Composer un gouvernement

Il y a quelques années, le dirigeant de la filiale française d'un grand cabinet de conseil américain (si je ne suis pas plus précis, c'est que j'ai oublié et son nom et celui de ce cabinet) a publié un livre dont le titre était, je crois, France S.A. dans lequel il expliquait que tout irait beaucoup mieux si l'on dirigeait la France comme une entreprise. On a entendu, à deux ou trois reprises, cette petite musique ces derniers jours dans l'entourage du Président. Mais la formation du gouvernement a ramené à un peu plus de bon sens. Un pays n'est pas une entreprise, et son gouvernement n'est ni un Conseil d'Administration ni un Comité de Direction. Il suffit pour s'en convaincre de chausser un instant les lunettes d'un DRH et de se demander si les nominations de ces derniers jours obéissent à une quelconque logique d'entreprise.

Certains ministres ont, dans leur CV, de quoi séduire un comité de recrutement. Pour ne prendre que cet exemple, Kouchner a une incontestable expérience internationale. Cela pouvait donc en faire un bon candidat aux Affaires Etrangères, mais cela aurait pu aussi être sa principale faiblesse. Comme le rappelait hier soir Roland Dumas, la diplomatie et l'action humanitaire sont deux choses différentes. On peut dire la même chose de Michelle Alliot-Marie. Venue de la Défense, elle a une certaine expérience des questions de sécurité, mais est-ce que cela l'a préparée à diriger un ministère que les organisations syndicales cogèrent au su et vu de tout le monde? Hier encore, c'est un syndicaliste que les télévisions interviewaient à l'occasion du déménagement de la DST. Comme si le Ministère n'avait pas une directeur de la communication capable d'intervenir sur des sujets aussi insignifiants (l'essentiel des sujets portant sur le déménagement de valises plombées).

Informations fournies
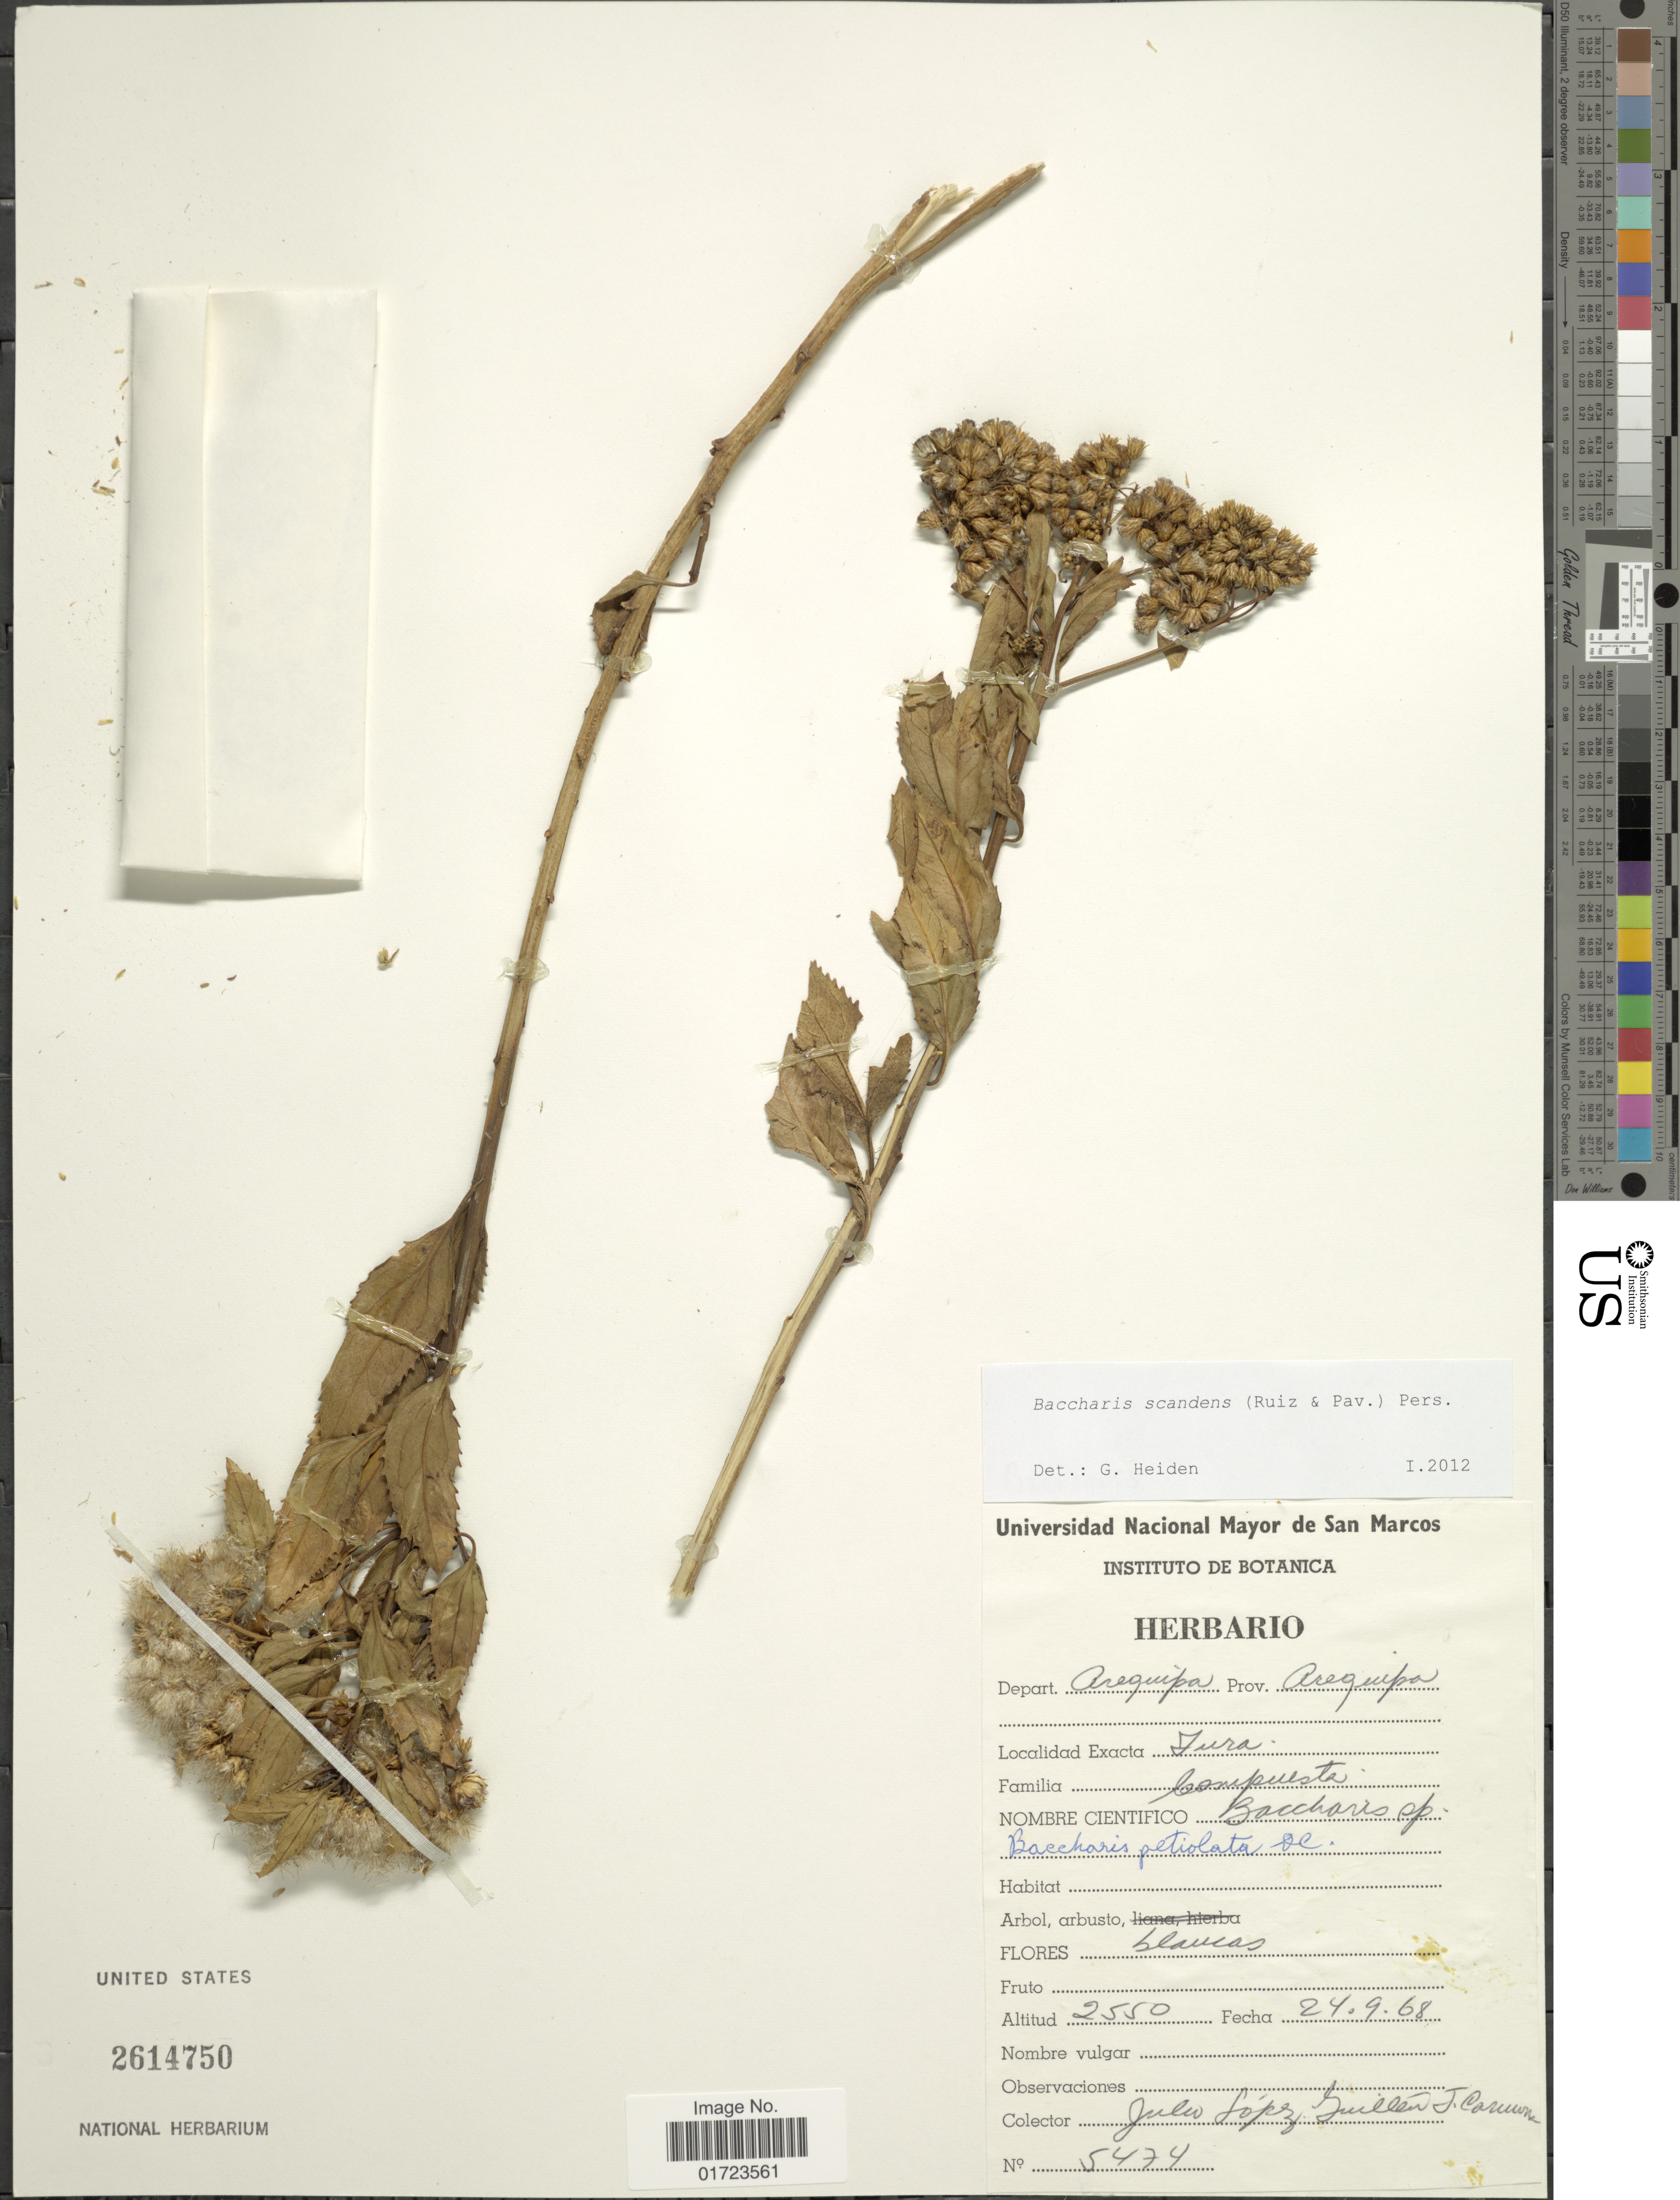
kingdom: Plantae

Exercices
1. Relevez, s'il vous plaît, toutes les personnes désignées par leur nom dans le texte sur la composition du gouvernement.
2. Poursuivez le texte sur la composition du gouvernement après sa dernière phrase.
Les lignes ne sont d'aucune utilité ici.

Réponses par exercice
1. Kouchner, Roland Dumas, Michelle Alliot-Marie

2.
Dans ces deux cas, un DRH aurait donc pu hésiter. Du moins pouvait-il avancer des arguments positifs en faveur de ces nominations. Pour d'autres ministres, il en va bien autrement. Le choix de Rachida Dati à la justice est l'exemple même du choix politique qu'aucun DRH ne recommanderait. Cette jeune femme a certainement beaucoup de talents (encore que l'on puisse en douter au vu de ses prestations lors de la campagne), mais elle n'a manifestement ni l'expérience ni la compétence que le Comité de recrutement d'une entreprise rechercherait pour tenir un poste de cette importance. Ce sont des considérations exclusivement politiques (il fallait une femme, il fallait une enfant d'immigrés) qui l'ont fait choisir pour ce poste hautement symbolique. Mais faut-il le regretter?

Il était certainement plus important pour le nouveau gouvernement d'envoyer des signaux à la société française que de diriger de manière efficace une grande administration. Quoique l'on pense, par ailleurs, de ce gouvernement, il est bon qu'une beurette occupe une place de ce type et que tant de femmes soient ministres.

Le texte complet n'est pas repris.